“Anyone? Anyone?” a high-school teacher asks at the front of a classroom in Ferris Bueller’s Day Off. His dazed students, popping bubble gum and falling asleep, gaze toward the front of the room, unaware a question has been posed. After a moment’s pause, the teacher answers his own question and drones on with his lecture while his students fight to stay awake.
This scene, set in 1986, doesn’t show much esteem for the teaching profession. (The movie doesn't have much regard for administrators, either. Ferris continually outsmarts the cartoonishly spiteful Principal Rooney.) And yet, a recent poll found that adults believe that people respect teachers and administrators even less now than then did in the past.

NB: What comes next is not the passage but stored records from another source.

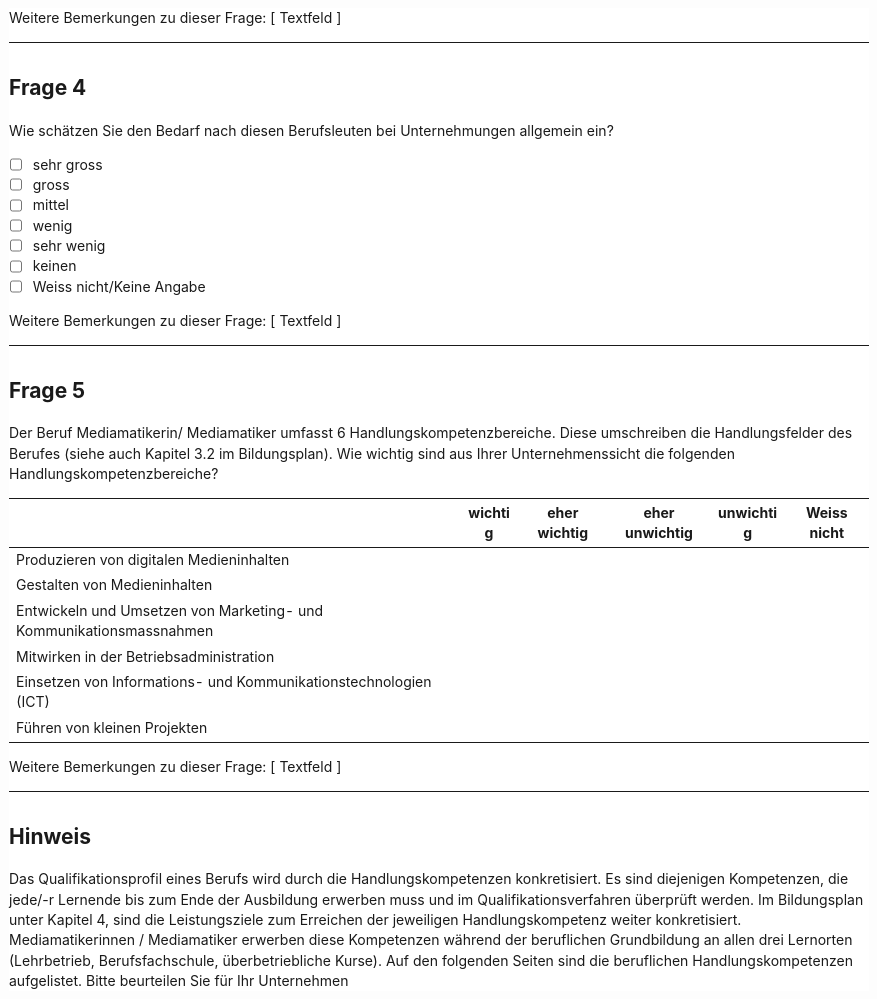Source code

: Weitere Bemerkungen zu dieser Frage: [ Textfeld ]


----

## Frage 4

Wie schätzen Sie den Bedarf nach diesen Berufsleuten bei Unternehmungen allgemein ein?
* [ ] sehr gross
* [ ] gross
* [ ] mittel
* [ ] wenig
* [ ] sehr wenig
* [ ] keinen
* [ ] Weiss nicht/Keine Angabe 

Weitere Bemerkungen zu dieser Frage: [ Textfeld ]

----

## Frage 5

Der Beruf Mediamatikerin/ Mediamatiker umfasst 6 Handlungskompetenzbereiche. Diese umschreiben die Handlungsfelder des Berufes (siehe auch Kapitel 3.2 im Bildungsplan).
Wie wichtig sind aus Ihrer Unternehmenssicht die folgenden Handlungskompetenzbereiche?

|                                                                     | wichtig | eher wichtig | eher unwichtig | unwichtig | Weiss nicht |
|---------------------------------------------------------------------|---------|--------------|----------------|-----------|-------------|
| Produzieren von digitalen Medieninhalten                            |         |              |                |           |             |
| Gestalten von Medieninhalten                                        |         |              |                |           |             |
| Entwickeln und Umsetzen von Marketing- und Kommunikationsmassnahmen |         |              |                |           |             |
| Mitwirken in der Betriebsadministration                             |         |              |                |           |             |
| Einsetzen von Informations- und Kommunikationstechnologien (ICT)    |         |              |                |           |             |
| Führen von kleinen Projekten                                        |         |              |                |           |             |

Weitere Bemerkungen zu dieser Frage: [ Textfeld ]

----

## Hinweis

Das Qualifikationsprofil eines Berufs wird durch die Handlungskompetenzen konkretisiert. Es sind diejenigen Kompetenzen, die jede/-r Lernende bis zum Ende der Ausbildung erwerben muss und im Qualifikationsverfahren überprüft werden. Im Bildungsplan unter Kapitel 4, sind die Leistungsziele zum Erreichen der jeweiligen Handlungskompetenz weiter konkretisiert. Mediamatikerinnen / Mediamatiker erwerben diese Kompetenzen während der beruflichen Grundbildung an allen drei Lernorten (Lehrbetrieb, Berufsfachschule, überbetriebliche Kurse).
Auf den folgenden Seiten sind die beruflichen Handlungskompetenzen aufgelistet. Bitte beurteilen Sie für Ihr Unternehmen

While 79 percent of Americans said students respected teachers when they were in school, only 31 percent believe students respect teachers today, according to a Harris Poll of 2,250 American adults.
When they were in school, 91 percent of respondents said that parents and teachers respected each other, but when asked about today, only 49 percent said parents respect teachers and 64 percent said teachers respect parents.
Respondents continued to report a decline in trust between teachers and students: When they were in school, 86 percent said teachers respected students, but only 61 percent say that is true today. Eighty-eight percent said the administration respected teachers when they were in school, while 58 percent say that continues to be true in today’s schools.